Document passage:
= Beginning of Section =
Kafkaesque. It may not be the first word that comes to mind when you think about the problems that can besiege a New York City cooperative. But then you surely haven’t heard about what happened at 328 West 17th Street. It makes waking up with the body of a gigantic insect – as happened to poor Gregor Samsa in Franz Kafka’s “The Metamorphosis” – look like a day at the beach.

Years ago, when this co-op’s crisis reached its peak, a shareholder named Jeff Goldstein said woefully: “There’s only one word to describe it all: Kafkaesque. This is a nightmare of major proportions.”

Today, the co-op has not only awakened from its nightmare, it has entered a sort of happy dream condition where the finances are in shape, the building has been refurbished, and shareholders and renters live in a state of contentment and harmony.

“They overcame a lot of challenges,” says Lynn Whiting, director of management at Argo, which has managed the building since 2001. “When we took over, there were a ton of violations, there were people paying $90 a month in rent, there was litigation. Today, it’s a different property – completely different. It’s actually quite charming.”
= End of Section =
(Items from a data source)
= Beginning of Section =
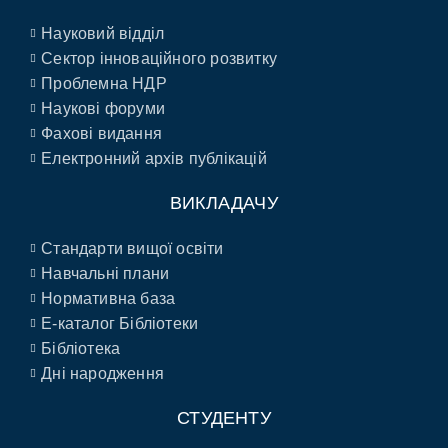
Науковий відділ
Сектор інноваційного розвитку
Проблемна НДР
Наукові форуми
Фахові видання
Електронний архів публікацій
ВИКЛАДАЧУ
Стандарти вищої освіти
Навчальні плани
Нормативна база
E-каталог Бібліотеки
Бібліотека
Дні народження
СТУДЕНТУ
= End of Section =
Things to do:
**A.** In the passage about the West 17th Street co-op, since what year has Argo managed the building?
**B.** State whether each statement agrees with the passage about the West 17th Street co-op: (i) Jeff Goldstein was a shareholder in the co-op; (ii) Lynn Whiting is director of management at Argo; (iii) when Argo took over, the building had no violations.
**C.** Extend the passage about the West 17th Street co-op beyond its final sentence.

Results for the exercise:
**A.** Since 2001.

**B.**
(i) Yes: "a shareholder named Jeff Goldstein said woefully."
(ii) Yes: "says Lynn Whiting, director of management at Argo."
(iii) No: "When we took over, there were a ton of violations."

**C.**
How this nearly miraculous metamorphosis came to pass is a story that can chill – and educate – every co-op board in the city.

Misapplied Money

It began in 1984, during the first flush of the city’s co-op frenzy, when a developer named John Siegel formed a limited partnership to buy the five-story, 64-unit walk-up apartment building at 328 West 17th Street in Chelsea. That block, between Eighth and Ninth Avenues, still had its share of grittiness at the time, but Siegel saw a bright future for the area. He was not alone.

Three years later, after securing a generous $1.4 million mortgage from Central Federal Savings Bank, Siegel converted the building to a co-op under a non-eviction plan. Eighteen people, a mix of insiders and newcomers, bought into the corporation at prices ranging from $90,000 to $100,000. The remaining units were rent-controlled and rent-stabilized apartments that were renting for an average of about $200 a month.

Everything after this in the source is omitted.